Cependant, tous ceux avec qui j’ai parlé ont fait preuve d’ouverture et d’intérêt, tant les fidèles que les prêtres, et même l’archevêque lui-même. Cette absence de préjugés, ainsi que leur immense piété, ont été ce qui m’a le plus frappé dans le premier lien que j’ai établi entre les Africains et la liturgie antique.

Lors de la conférence, vous avez évoqué un missionnaire franciscain qui croyait que la liturgie traditionnelle était très adaptée à l’esprit africain. Ce n’est donc pas pour eux un élément « étranger » ?

J’ai rencontré ce vieux missionnaire franciscain espagnol en septembre 2019 lors de la visite du Pape à Maputo, au Mozambique. Il m’a dit qu’il est normal que ces gens soient en résonance avec le rite ancien parce qu’ils ont du temps pour Dieu. Pour assister à la messe le dimanche, de nombreuses personnes marchent pendant des heures.

Peu leur importe que la messe dure deux heures, trois heures ou plus. Ils ne regardent pas l’heure. Ils n’ont pas d’autres engagements. Le temps qu’ils y passent est dédié à Dieu, et c’est pour eux la chose la plus importante. Ce missionnaire m’a aussi dit qu’à chaque fois qu’il revient en Europe, il est affligé du peu de temps que les gens consacrent à Dieu : ils ont toujours autre chose à faire. Les dimanches ne sont plus pour Dieu.

Quelle est la situation actuelle, surtout après les restrictions imposées par Traditionis Custodes ?

L’amour pour la messe traditionnelle grandit dans le monde entier, en particulier parmi les jeunes, et l’Afrique ne fait pas exception. De nouveaux groupes d’étude de la liturgie et de la doctrine catholique éternelle se forment partout sur le continent.

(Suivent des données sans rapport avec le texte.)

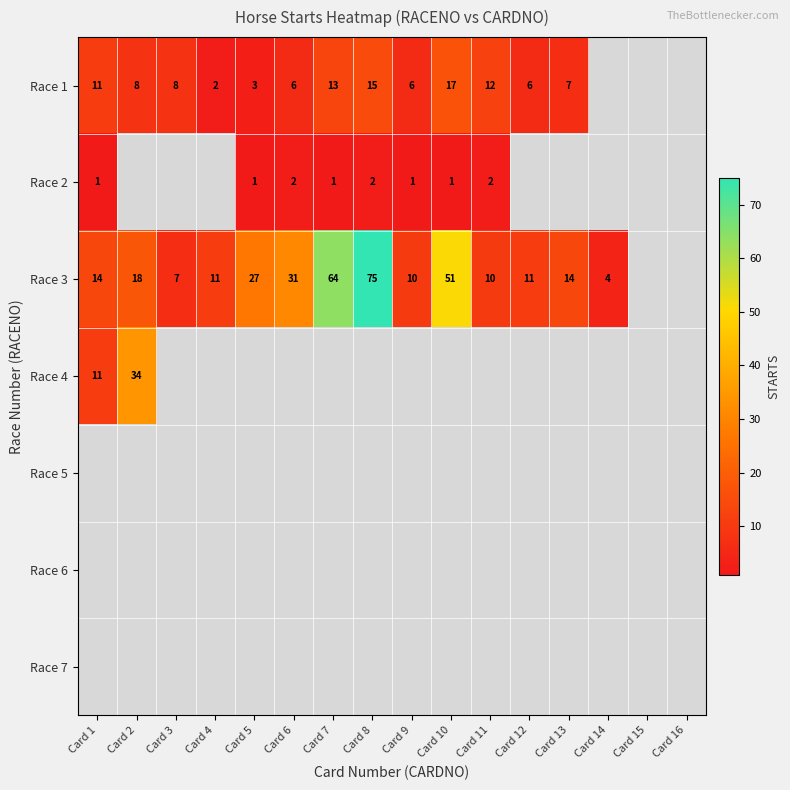

The value of Race 3 at Card 13 is 14. True or false?

True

Paradoxalement, le motu proprio Traditionis Custodes a favorisé cette croissance car il a fini par faire connaître l’ancienne messe au point que même ceux qui ne la connaissaient pas en ont entendu parler. En revanche, certains prélats et prêtres, soit par stricte obéissance, soit parce qu’ils ont reçu des ordres directs des autorités romaines, sont devenus de farouches opposants au rite antique après la publication de ce document. Cependant, en général, le clergé ne déteste pas le rite ancien et n’adopte pas non plus une attitude idéologique à son égard.

Et que nous dit, à nous Européens, l’enthousiasme des Africains pour la liturgie romaine classique ?

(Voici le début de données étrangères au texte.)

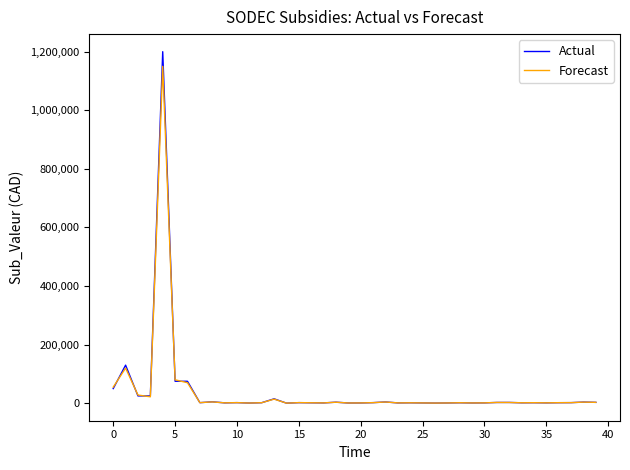

Which series has the largest range (max minus min)?

Actual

Je dirais que nous devrions apprendre de ces Africains à croire au surnaturel. Non seulement lorsque nous allons à l’église ou lorsque nous prions, mais aussi dans notre vie de tous les jours. La confiance en Dieu de ceux qui savent qu’ils ont besoin de Lui pour survivre quotidiennement se manifeste dans une piété davantage nourrie par le culte public de Dieu, c’est-à-dire la liturgie.

Ainsi, si nous réalisons à quel point ces gens désirent la liturgie traditionnelle et l’amour qu’ils manifestent pour cette forme rituelle lorsqu’ils ont l’occasion d’en faire l’expérience, nous apprécierons sûrement ce que nous avons relativement près de chez nous, que nous méprisons ou sous-utilisons souvent. »

Entretien réalisé par la Nuova Bussola.